Netanyahu gave a speech in June in which he said Israel would accept a Palestinian state of some sort, but he then added a list of restrictions that effectively drained the state of any substance, sovereignty or viability. The borders, air space, water resources and foreign relations of Netanyahu's contemplated state would all remain under Israel's control.

Faced with Israeli intransigence of the settlement issue, Mitchell resorted to speaking in general terms about peace in a throwback to former US secretary of state Condoleezza Rice. Rice visited West Jerusalem and Ramallah 24 times without achieving any progress towards ending the Israeli occupation.

"We are determined to help what we share in common: a desire for a comprehensive peace in the Middle East and that includes Israel and Palestine, Israel and Syria, Israel and Lebanon and normal relations with all countries in the region. That is Obama's personal objective vision and that is what he is asking to achieve," Mitchell said.

While Mitchell told Palestinian officials that Washington remains committed to a complete freeze of settlements in the West Bank it is becoming increasingly clear that the US is retreating from the position that a settlement freeze is a first priority. Such is the only conclusion to be drawn from Mitchell's reluctance to forcefully raise the issue of settlement expansion with Israeli officials.

Palestinian officials have repeatedly said that there can be no resumption of peace talks with the Israeli government unless settlement expansion halts.

"In order to make the future round of negotiations successful we need to have a framework that can lead to a final resolution," said Palestinian negotiator Saeb Erekat. "Israel has failed to fulfil any of its roadmap obligations, including a settlement freeze, the reopening of Palestinian institutions in East Jerusalem, removal of outposts, the release of Palestinian prisoners and the return to the situation as it was before September, 2000."

The settlement issue, Erekat continued, constituted a "crucial test" of American credibility.

"If the US can't force Israel to stop the construction of building in East Jerusalem, then it becomes futile to count on any American role."

Hamas officials speak in similar terms.

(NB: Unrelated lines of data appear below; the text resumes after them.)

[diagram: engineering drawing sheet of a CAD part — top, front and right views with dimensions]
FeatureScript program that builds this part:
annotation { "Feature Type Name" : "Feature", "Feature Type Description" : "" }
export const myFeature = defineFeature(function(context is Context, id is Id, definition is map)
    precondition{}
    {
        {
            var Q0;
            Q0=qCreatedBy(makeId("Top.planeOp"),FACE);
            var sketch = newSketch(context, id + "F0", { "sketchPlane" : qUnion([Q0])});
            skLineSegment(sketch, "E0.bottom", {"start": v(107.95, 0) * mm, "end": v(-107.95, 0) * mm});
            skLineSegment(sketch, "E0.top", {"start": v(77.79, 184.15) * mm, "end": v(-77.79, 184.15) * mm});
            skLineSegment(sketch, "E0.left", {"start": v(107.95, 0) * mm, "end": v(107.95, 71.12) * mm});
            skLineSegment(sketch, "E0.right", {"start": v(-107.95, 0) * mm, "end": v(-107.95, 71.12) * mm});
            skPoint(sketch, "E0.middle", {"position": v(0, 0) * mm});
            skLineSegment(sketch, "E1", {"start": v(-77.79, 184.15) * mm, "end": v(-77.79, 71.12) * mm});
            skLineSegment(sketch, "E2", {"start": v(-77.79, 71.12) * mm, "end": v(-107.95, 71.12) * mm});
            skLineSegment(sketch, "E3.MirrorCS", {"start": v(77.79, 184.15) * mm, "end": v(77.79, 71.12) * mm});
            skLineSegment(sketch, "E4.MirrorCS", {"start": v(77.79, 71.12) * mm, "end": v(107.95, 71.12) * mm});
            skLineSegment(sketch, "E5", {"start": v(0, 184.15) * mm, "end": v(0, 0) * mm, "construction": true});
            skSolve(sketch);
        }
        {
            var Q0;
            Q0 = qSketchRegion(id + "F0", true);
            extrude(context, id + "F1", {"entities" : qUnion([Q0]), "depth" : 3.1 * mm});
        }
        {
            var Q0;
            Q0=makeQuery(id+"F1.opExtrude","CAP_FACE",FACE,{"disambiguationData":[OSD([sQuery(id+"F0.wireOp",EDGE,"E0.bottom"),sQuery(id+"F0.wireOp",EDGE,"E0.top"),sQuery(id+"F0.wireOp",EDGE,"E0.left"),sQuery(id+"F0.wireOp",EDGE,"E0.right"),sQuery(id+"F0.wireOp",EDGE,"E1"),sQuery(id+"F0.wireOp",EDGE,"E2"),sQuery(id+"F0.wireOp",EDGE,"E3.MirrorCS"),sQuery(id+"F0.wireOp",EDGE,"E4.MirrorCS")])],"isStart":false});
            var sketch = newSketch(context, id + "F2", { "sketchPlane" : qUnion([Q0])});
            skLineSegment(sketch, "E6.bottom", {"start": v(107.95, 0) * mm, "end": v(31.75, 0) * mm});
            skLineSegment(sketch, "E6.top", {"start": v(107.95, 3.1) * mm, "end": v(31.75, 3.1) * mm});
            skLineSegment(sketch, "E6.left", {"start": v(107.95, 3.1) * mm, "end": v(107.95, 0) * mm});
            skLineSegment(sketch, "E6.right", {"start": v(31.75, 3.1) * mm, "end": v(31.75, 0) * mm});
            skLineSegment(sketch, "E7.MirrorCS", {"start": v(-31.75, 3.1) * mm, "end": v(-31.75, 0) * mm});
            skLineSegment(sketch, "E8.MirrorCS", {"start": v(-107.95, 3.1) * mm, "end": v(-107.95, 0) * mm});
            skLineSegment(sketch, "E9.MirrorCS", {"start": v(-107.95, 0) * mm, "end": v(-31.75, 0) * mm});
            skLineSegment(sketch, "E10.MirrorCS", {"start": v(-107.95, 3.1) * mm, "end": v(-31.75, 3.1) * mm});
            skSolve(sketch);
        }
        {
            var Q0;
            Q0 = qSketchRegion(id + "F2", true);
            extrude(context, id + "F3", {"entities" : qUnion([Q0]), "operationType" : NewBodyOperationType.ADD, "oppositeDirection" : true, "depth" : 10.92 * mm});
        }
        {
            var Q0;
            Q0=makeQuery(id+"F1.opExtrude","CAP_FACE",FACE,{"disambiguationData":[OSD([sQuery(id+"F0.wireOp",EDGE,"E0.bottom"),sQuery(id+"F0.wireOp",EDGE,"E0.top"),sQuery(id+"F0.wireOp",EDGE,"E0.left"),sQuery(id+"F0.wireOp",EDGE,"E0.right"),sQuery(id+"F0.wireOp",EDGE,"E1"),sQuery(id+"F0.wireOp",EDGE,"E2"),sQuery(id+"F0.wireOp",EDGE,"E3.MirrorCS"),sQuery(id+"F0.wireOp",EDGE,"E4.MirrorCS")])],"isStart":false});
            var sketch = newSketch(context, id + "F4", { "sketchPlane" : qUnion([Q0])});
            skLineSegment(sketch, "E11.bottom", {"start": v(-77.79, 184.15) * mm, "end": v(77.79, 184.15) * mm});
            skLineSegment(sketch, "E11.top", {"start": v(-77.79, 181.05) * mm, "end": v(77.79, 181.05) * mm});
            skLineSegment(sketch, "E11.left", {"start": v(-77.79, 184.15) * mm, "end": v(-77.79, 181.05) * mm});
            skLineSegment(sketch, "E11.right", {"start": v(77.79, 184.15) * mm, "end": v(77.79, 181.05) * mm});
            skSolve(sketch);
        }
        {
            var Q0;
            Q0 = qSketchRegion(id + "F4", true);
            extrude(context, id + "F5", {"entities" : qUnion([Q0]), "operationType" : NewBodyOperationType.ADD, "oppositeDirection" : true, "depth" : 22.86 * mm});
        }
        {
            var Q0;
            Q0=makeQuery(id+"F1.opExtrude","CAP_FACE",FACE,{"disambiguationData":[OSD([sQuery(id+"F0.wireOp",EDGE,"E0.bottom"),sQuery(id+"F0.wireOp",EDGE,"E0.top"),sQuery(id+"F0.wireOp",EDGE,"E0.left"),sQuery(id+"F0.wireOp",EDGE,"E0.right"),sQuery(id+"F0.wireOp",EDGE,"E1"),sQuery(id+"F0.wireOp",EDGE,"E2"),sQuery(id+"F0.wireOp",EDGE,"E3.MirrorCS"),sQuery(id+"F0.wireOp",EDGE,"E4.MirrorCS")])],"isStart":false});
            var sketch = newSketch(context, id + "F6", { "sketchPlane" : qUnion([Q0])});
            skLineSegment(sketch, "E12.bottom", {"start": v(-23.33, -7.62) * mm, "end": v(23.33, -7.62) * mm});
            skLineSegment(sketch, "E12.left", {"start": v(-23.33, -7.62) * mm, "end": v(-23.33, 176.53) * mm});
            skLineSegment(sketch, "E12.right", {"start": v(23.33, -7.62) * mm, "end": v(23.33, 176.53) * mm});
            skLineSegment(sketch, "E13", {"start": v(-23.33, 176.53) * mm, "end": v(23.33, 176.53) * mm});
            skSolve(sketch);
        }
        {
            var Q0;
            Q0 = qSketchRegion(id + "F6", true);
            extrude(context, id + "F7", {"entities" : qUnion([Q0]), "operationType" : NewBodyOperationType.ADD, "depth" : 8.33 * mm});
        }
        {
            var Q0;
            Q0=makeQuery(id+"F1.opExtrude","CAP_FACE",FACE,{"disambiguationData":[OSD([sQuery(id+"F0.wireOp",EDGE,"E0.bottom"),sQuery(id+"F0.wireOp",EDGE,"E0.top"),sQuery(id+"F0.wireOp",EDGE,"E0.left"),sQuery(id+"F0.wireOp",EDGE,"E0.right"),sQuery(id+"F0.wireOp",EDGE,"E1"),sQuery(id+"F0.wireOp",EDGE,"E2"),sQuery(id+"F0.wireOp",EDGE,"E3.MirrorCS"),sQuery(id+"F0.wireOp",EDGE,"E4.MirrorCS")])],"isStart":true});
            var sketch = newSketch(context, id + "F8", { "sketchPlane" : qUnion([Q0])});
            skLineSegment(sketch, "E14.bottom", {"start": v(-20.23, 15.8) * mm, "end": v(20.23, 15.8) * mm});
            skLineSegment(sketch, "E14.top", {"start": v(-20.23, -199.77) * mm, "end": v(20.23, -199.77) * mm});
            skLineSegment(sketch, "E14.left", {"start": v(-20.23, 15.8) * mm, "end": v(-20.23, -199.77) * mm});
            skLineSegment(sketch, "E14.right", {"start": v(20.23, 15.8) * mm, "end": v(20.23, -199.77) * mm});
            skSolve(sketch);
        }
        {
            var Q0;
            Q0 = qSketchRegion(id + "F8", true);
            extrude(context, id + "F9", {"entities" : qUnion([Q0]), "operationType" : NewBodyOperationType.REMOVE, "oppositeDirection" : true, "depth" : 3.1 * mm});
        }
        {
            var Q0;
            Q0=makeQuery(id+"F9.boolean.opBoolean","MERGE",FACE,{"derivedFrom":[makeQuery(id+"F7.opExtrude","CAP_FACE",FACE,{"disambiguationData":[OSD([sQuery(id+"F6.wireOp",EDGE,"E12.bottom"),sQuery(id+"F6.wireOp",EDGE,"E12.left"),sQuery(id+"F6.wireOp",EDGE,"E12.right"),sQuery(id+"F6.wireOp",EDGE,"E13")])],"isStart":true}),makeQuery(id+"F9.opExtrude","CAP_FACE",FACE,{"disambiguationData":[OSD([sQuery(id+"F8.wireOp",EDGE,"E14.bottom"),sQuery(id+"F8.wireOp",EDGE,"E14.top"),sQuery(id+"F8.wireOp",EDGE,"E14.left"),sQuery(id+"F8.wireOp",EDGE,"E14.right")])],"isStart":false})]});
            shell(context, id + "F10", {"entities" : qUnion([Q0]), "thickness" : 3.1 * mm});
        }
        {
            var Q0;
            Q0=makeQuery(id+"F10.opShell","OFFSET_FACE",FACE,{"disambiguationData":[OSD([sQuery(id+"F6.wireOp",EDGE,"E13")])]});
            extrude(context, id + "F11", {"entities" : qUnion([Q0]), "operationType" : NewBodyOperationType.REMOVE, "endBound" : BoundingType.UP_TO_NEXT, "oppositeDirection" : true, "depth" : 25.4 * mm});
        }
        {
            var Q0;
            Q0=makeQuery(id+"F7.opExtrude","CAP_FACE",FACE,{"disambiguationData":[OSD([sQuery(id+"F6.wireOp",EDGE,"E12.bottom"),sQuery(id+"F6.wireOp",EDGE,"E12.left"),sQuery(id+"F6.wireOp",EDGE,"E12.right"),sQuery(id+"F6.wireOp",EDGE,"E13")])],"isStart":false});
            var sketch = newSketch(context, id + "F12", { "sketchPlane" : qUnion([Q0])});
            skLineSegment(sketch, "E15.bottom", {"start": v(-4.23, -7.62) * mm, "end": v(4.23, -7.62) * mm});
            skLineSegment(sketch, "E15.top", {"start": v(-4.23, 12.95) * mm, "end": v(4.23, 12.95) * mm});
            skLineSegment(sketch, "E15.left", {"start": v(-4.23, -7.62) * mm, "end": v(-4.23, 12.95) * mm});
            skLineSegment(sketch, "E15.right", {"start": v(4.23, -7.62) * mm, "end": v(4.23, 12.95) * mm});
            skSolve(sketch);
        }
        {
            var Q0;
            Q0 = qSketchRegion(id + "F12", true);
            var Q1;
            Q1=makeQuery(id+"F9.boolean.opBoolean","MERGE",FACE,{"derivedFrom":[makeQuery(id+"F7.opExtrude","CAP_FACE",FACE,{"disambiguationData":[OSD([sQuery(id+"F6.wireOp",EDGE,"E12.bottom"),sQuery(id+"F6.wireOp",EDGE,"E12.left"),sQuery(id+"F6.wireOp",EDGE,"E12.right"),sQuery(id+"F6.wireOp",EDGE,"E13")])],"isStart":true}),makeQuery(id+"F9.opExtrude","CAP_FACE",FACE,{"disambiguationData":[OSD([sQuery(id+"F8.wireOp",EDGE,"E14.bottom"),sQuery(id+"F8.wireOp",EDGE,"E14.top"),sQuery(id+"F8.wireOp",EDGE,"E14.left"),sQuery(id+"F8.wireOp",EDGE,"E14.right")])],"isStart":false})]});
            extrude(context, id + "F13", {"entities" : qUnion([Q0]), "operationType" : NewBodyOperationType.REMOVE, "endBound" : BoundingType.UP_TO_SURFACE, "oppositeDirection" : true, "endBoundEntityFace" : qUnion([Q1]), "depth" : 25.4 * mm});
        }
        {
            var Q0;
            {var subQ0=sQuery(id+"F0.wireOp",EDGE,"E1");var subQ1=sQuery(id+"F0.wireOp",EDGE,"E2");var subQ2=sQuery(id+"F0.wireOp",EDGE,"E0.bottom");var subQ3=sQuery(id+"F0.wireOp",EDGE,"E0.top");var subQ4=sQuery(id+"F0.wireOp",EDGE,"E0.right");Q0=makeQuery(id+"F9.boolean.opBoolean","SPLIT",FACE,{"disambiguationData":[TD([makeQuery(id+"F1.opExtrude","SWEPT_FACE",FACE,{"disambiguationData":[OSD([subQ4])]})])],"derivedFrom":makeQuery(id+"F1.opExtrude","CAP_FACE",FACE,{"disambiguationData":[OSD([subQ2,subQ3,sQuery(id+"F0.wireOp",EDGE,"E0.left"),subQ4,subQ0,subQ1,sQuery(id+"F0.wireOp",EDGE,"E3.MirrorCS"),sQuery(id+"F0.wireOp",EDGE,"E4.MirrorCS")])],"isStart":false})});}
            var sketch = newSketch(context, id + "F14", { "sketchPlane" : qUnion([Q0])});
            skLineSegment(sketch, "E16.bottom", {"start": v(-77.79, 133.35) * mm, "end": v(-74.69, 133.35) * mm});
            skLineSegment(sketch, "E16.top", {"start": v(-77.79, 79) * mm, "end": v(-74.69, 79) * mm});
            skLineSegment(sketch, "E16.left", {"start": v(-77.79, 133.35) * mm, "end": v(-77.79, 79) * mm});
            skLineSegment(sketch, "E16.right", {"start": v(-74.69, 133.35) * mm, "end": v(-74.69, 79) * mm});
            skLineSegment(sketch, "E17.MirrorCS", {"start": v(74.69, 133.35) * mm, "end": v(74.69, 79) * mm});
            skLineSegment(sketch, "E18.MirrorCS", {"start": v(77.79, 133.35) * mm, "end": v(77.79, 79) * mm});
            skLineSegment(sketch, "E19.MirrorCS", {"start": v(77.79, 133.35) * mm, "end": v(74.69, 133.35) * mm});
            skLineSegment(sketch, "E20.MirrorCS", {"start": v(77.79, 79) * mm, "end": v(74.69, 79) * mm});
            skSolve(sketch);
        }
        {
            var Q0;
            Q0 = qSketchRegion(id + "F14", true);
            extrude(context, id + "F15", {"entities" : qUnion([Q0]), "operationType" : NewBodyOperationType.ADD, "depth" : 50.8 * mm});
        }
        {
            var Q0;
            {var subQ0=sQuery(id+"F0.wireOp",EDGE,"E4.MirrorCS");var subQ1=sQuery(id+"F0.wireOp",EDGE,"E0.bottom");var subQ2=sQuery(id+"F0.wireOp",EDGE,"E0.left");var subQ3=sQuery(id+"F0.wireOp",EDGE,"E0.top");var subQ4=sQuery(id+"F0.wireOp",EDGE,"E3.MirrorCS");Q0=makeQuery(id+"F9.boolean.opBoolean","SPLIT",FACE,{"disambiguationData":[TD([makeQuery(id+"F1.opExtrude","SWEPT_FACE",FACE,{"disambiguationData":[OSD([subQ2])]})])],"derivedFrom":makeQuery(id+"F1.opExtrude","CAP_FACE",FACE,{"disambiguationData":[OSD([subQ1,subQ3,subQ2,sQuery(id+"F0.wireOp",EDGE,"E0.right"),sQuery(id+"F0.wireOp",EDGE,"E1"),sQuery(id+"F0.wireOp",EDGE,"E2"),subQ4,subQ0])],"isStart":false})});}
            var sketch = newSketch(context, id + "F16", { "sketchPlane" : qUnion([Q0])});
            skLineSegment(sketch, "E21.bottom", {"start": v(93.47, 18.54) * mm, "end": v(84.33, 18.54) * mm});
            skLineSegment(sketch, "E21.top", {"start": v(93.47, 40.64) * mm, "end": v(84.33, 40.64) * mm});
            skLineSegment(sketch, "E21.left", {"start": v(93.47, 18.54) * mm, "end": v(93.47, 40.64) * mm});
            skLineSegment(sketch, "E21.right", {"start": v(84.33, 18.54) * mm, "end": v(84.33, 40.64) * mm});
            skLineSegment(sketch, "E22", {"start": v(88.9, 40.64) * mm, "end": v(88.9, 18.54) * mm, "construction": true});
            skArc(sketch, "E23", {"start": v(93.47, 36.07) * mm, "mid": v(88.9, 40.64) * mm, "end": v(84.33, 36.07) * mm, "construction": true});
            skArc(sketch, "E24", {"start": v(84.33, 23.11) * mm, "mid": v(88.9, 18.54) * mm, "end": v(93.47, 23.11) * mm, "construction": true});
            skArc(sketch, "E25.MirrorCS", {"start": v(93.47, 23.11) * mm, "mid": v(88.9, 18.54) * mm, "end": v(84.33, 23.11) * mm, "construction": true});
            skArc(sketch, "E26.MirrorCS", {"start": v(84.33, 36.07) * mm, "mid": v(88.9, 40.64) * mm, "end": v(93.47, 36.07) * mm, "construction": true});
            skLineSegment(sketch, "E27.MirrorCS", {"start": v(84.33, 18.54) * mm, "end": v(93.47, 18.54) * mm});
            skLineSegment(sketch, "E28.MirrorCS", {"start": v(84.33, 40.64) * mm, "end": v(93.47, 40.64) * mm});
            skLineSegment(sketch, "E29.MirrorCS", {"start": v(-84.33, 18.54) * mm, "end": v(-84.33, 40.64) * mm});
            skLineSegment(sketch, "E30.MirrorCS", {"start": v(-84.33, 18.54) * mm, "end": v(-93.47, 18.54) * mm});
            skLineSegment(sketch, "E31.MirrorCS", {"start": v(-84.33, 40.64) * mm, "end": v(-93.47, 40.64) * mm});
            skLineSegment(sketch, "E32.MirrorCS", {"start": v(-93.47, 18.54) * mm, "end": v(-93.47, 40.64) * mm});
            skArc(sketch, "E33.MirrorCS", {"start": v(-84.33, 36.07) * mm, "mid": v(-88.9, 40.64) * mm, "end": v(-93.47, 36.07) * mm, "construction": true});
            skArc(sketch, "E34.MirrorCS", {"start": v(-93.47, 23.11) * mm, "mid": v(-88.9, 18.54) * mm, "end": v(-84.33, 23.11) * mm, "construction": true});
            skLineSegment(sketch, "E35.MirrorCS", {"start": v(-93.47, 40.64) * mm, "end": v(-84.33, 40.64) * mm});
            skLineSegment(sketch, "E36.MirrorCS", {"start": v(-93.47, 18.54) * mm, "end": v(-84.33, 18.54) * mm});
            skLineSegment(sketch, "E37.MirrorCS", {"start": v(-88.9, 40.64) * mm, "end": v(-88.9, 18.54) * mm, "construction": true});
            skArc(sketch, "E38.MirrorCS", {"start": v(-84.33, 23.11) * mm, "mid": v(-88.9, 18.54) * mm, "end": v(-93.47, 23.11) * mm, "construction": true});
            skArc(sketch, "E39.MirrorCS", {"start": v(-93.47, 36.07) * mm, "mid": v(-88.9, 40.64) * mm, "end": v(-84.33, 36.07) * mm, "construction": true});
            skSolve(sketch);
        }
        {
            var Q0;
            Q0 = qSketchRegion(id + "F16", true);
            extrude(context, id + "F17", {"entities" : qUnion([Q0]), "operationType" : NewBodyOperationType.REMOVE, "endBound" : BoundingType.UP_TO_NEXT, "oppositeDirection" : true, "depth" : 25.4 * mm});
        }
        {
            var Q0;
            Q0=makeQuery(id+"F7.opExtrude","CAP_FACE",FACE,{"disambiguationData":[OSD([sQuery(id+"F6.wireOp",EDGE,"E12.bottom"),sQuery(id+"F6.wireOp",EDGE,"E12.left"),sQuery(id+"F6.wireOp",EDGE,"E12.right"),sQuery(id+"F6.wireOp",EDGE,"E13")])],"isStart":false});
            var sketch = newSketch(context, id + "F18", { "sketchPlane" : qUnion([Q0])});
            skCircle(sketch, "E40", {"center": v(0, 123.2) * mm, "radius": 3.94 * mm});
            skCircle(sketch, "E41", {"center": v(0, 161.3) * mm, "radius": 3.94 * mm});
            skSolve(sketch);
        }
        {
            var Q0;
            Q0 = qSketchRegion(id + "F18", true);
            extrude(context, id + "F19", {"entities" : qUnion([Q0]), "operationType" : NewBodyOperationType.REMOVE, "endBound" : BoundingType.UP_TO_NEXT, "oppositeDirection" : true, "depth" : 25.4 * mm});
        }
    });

A Hamas spokesman in the Gaza Strip lambasted "those na´ve Palestinian and Arab leaders who are dreaming that the Obama administration will force Israel to end the occupation when the US can't even stop Israel from constructing a single building in East Jerusalem".

Some Palestinian and Arab officials worry that Washington might seek to compensate for its failure to pressure Israel to freeze settlement activity in the West Bank by bullying Arab states to normalise relations with Israel, or at least make gestures in that direction.

Any such move on the part of the American administration would suggest that Washington has swallowed the Israeli line that it is the lack of normalisation between the Arab world and Israel that prevents the latter from ending its occupation and freezing settlements.

Israel has long used the issue of normalisation with Arab countries as a red herring to help evade American and Western pressure. This week, the Secretary-General of the Arab League Amr Moussa said there would be no steps towards normalisation with Israel until settlement activities are stopped.